___ Listed entries ___

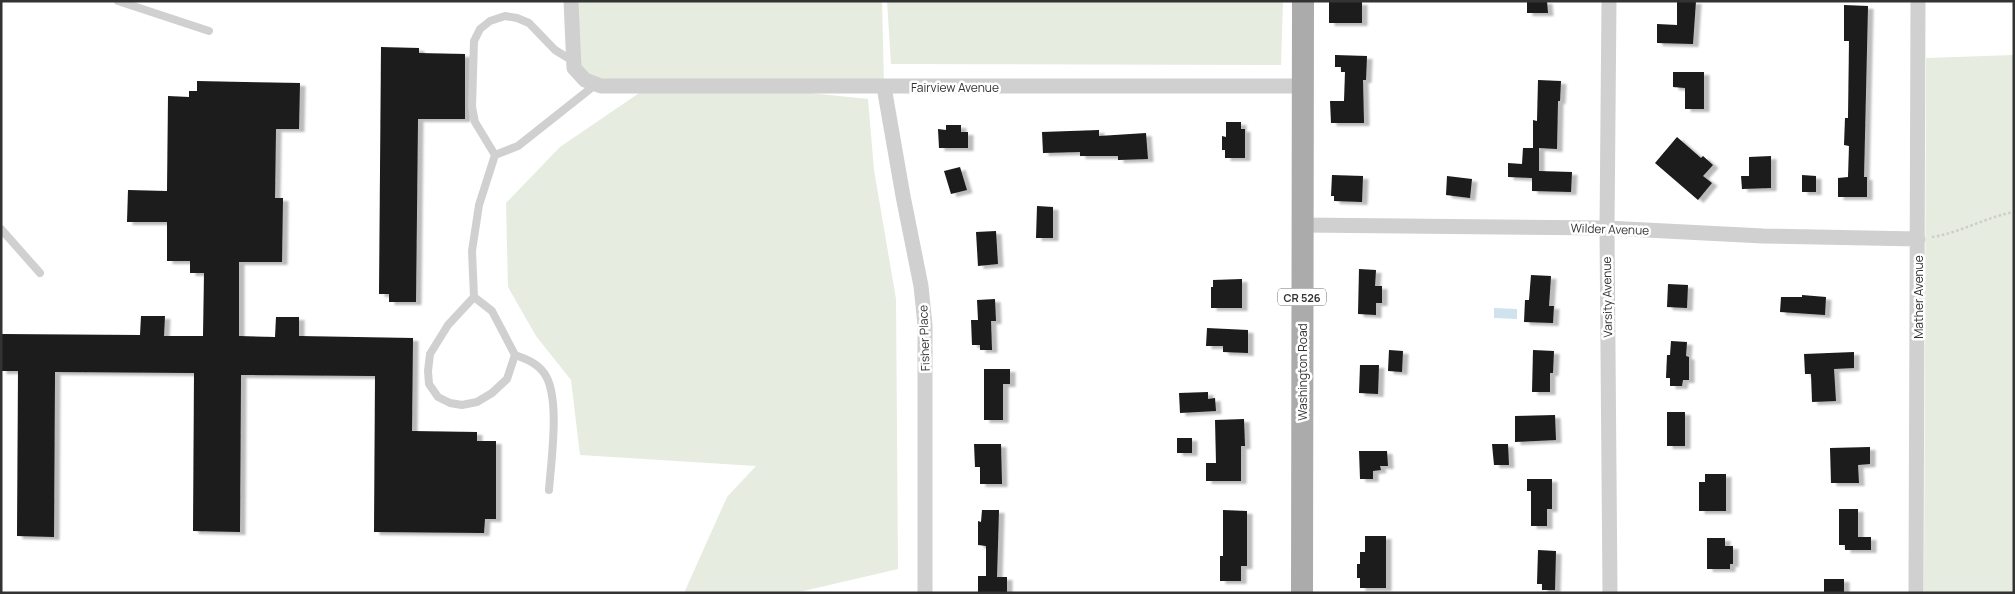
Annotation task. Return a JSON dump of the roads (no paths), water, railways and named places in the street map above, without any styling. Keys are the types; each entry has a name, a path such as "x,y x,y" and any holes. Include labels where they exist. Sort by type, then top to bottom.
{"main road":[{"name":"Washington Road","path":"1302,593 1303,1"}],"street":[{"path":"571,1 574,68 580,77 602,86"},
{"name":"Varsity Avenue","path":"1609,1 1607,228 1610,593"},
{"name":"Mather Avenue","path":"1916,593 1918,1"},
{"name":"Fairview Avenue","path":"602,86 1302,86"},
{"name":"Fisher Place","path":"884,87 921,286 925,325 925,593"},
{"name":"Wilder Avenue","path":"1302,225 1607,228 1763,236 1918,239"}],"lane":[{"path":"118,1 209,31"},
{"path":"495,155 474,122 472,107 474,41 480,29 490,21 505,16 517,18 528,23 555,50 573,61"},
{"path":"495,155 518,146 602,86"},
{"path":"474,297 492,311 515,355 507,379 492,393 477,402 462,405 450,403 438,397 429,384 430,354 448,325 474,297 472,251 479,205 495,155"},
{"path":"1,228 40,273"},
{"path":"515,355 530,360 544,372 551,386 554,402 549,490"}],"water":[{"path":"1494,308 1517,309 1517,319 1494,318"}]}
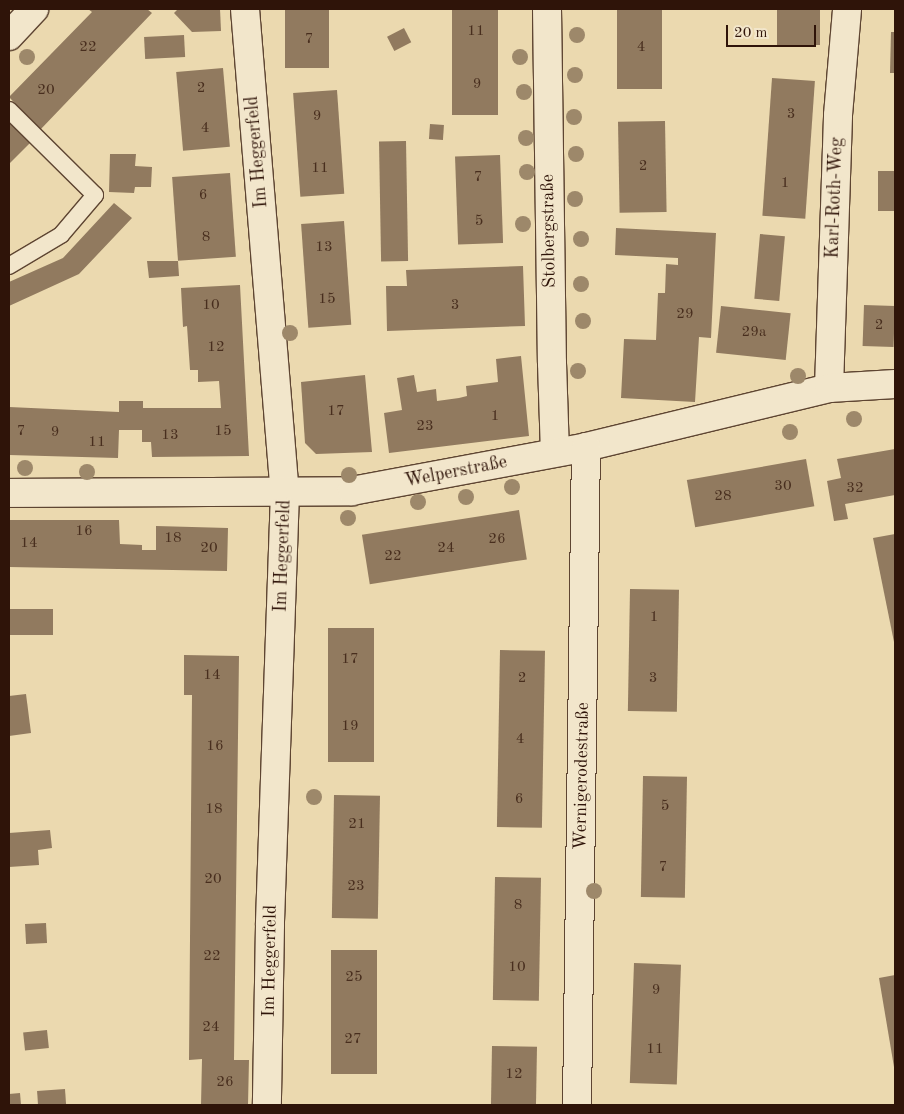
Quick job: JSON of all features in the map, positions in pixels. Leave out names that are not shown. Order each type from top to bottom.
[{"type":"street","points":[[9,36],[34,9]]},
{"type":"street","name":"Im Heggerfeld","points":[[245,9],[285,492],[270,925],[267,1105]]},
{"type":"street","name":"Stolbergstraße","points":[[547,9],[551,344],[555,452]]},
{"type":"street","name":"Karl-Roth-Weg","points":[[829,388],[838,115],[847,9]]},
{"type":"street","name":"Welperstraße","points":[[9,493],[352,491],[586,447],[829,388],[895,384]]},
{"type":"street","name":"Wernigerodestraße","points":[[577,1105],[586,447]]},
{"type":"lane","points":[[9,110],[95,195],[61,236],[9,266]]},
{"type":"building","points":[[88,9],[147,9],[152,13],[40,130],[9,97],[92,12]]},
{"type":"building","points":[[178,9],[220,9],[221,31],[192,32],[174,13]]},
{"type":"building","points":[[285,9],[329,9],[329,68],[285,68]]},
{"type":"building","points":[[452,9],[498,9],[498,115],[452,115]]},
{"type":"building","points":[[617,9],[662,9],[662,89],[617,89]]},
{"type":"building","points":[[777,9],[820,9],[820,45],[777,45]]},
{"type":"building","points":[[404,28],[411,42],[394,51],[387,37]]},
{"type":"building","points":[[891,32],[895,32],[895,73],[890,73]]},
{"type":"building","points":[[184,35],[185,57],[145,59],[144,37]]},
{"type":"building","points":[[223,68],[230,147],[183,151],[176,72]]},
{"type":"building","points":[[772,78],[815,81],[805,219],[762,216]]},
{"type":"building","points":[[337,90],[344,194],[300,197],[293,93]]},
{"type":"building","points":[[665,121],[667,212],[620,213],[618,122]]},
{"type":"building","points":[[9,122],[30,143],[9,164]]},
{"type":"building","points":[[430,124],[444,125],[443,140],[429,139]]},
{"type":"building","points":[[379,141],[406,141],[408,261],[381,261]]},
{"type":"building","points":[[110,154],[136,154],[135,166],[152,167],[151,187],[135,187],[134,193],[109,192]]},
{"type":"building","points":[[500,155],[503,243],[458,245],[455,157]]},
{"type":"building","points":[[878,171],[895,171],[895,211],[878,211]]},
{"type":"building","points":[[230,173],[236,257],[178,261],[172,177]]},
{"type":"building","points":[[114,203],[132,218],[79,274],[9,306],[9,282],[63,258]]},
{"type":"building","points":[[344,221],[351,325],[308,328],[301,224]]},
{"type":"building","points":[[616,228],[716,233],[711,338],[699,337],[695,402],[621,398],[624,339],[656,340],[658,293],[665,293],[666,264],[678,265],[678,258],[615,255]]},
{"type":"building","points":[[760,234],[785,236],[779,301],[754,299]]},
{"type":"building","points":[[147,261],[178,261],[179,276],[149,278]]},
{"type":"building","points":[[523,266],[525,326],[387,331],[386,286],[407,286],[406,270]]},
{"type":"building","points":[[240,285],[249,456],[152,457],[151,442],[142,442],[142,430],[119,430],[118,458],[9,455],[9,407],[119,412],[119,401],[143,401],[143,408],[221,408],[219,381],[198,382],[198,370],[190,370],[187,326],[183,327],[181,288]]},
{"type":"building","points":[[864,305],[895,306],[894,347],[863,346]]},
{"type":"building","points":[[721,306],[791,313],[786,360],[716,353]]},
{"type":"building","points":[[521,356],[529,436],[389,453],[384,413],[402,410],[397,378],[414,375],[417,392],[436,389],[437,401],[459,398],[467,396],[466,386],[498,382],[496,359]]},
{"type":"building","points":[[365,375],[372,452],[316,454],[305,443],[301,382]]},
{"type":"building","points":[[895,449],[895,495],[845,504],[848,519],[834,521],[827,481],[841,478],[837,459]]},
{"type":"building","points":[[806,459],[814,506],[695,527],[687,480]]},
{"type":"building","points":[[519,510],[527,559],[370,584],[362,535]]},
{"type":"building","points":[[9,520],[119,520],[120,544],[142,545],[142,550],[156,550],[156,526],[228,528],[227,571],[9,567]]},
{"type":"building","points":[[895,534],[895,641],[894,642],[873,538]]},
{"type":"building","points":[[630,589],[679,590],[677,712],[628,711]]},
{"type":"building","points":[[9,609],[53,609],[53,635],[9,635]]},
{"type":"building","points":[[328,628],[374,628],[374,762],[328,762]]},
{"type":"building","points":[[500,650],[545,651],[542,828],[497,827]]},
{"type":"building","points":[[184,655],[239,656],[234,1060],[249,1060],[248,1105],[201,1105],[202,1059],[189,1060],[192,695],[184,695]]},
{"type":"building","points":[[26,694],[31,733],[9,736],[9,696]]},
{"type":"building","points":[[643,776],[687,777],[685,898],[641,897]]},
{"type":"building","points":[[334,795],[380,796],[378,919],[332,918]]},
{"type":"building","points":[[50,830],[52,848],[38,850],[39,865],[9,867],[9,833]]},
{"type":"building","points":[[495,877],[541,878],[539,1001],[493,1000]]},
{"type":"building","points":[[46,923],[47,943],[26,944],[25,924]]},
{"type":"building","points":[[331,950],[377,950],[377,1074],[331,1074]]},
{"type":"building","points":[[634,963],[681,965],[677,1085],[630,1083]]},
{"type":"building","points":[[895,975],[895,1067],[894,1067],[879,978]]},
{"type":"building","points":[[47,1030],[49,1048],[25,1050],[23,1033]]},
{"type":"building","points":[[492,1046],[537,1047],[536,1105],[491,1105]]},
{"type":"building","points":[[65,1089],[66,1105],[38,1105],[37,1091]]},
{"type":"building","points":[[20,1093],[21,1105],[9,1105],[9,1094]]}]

___

> **Exercise prompt**:
The answer is every line in the data where the word "lane" appears.

> **Exercise answer**:
{"name":"Wilder Avenue","path":"1302,225 1607,228 1763,236 1918,239"}],"lane":[{"path":"118,1 209,31"},
{"type":"lane","points":[[9,110],[95,195],[61,236],[9,266]]},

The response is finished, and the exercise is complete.